(INSTRUCTION):
Where the records below show a line containing "Miso Suppe mit Tofu", start copying; end with the line containing "Receptmedicin til døren", and copy it too.

(Collected data):

+++

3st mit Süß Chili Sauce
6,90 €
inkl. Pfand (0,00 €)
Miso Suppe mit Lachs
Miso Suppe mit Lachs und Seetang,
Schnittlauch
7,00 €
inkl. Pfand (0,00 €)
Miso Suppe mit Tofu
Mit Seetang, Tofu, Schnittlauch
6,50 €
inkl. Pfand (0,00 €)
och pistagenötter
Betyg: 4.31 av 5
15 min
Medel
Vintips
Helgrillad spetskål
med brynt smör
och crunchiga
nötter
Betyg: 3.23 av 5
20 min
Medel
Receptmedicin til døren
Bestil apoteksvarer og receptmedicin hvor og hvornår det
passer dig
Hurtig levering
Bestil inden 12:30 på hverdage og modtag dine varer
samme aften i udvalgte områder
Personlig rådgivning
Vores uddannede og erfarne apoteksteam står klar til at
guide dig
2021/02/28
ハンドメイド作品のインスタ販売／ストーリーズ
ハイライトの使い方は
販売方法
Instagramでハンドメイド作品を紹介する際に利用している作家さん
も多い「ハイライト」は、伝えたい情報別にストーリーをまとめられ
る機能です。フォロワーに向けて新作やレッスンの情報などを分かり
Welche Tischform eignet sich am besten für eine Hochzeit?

+++

(TASK RESPONSE):
Miso Suppe mit Tofu
Mit Seetang, Tofu, Schnittlauch
6,50 €
inkl. Pfand (0,00 €)
och pistagenötter
Betyg: 4.31 av 5
15 min
Medel
Vintips
Helgrillad spetskål
med brynt smör
och crunchiga
nötter
Betyg: 3.23 av 5
20 min
Medel
Receptmedicin til døren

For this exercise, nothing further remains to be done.